At the Animal Medical Center of Streetsboro, we diagnose and treat small mammals, too. We see the following animals at our practice:

·         Rabbits. Rabbits are wonderful pets, but are fragile and sometimes require veterinary care. First, male rabbits should be neutered and female rabbits should be spayed to prevent large litters. Rabbits should be taken to the vet once every 12 months. If your rabbit isn’t eating, isn’t producing pellets, has watery eyes and a runny nose, has swollen skin, is lethargic, or is losing its fur, then you should call the Animal Medical Center of Streetsboro. We have specialized training in rabbit care.

·         Guinea pigs. These nocturnal animals are a favorite of adults and children alike. They tend towards scurvy (a severe lack of vitamin C), heat stress or heat stroke (they should always be kept in a cool, dry place, out of direct sunlight), and hair loss from mites or a guinea pig who is chewing the fur of another. If your guinea pig experiences any of these symptoms, call the Animal Medical Center of Streetsboro right away.

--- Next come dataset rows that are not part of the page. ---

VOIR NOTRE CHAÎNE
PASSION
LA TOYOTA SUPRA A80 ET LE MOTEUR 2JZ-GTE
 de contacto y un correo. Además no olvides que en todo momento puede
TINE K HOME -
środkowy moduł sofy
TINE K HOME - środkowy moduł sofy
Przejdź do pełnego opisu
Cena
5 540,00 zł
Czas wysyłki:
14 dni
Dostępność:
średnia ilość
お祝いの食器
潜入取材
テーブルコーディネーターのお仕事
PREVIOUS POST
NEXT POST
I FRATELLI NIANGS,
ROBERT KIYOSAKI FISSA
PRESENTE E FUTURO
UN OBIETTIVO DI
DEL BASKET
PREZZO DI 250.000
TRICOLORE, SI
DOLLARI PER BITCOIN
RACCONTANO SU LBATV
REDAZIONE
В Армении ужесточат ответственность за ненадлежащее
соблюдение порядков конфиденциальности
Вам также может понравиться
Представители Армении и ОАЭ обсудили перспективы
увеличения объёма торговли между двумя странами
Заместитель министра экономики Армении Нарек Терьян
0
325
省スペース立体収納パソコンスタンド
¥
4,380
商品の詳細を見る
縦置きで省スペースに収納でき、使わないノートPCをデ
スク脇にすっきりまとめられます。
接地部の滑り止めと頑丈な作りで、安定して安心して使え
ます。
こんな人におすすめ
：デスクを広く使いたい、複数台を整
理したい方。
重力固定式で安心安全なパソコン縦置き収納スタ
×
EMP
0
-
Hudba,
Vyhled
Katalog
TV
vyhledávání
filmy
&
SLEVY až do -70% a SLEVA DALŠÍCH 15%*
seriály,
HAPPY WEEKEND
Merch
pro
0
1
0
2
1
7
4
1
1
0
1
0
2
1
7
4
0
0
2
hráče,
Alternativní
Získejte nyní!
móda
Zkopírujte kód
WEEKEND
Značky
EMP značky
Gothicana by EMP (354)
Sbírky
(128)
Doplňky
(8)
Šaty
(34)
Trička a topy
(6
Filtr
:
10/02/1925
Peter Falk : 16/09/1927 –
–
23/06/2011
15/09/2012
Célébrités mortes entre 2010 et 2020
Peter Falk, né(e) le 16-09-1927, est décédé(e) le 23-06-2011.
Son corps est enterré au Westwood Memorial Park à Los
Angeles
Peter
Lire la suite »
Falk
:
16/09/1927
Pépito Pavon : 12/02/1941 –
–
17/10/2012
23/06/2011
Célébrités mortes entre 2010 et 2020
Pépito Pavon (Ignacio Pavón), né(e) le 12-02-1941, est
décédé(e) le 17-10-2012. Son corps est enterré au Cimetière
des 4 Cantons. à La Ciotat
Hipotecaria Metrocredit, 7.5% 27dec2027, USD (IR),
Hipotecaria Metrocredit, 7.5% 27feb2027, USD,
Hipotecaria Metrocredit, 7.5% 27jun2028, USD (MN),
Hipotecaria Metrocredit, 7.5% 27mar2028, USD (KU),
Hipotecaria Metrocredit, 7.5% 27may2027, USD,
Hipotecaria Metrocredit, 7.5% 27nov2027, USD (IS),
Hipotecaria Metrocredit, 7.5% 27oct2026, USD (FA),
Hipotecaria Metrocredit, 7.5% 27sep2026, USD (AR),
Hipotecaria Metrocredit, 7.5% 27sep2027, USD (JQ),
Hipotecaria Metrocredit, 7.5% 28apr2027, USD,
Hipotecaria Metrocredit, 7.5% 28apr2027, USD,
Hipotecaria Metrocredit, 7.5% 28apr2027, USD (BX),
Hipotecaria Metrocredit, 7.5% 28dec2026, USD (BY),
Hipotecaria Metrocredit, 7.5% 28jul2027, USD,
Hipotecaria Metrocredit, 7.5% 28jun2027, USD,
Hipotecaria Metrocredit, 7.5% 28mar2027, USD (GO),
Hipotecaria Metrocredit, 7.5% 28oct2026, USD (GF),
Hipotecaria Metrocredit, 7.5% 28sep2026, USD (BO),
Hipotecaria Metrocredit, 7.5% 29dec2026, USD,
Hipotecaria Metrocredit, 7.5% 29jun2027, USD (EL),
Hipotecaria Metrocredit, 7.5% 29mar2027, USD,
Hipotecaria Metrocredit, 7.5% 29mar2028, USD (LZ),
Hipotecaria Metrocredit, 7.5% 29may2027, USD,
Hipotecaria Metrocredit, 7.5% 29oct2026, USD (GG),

·         Gerbils. These inquisitive creatures can be handled by older children and adults. They’re playful, but shouldn’t be let out of their cages too often, because they can easily become lost. Vets usually see gerbils when they’re sick. They are prone to mite infestations, which causes swollen, red skin and will make your pet itchy. Gerbils also have a genetic predisposition to epileptic seizures, and have a tendency toward cancerous tumors.

·         Hamsters. Hamsters are active pets that must have a specific habitat set up in order to thrive. They have a tendency to get “wet tail,” which causes matted fur, watery diarrhea, dehydration, and appetite loss. This is a serious disease that can cause death quickly, so it’s important to bring your hamster to us immediately if you notice any of these symptoms. Hamsters also commonly get alopecia, or hair loss, which can be caused by a variety of reasons.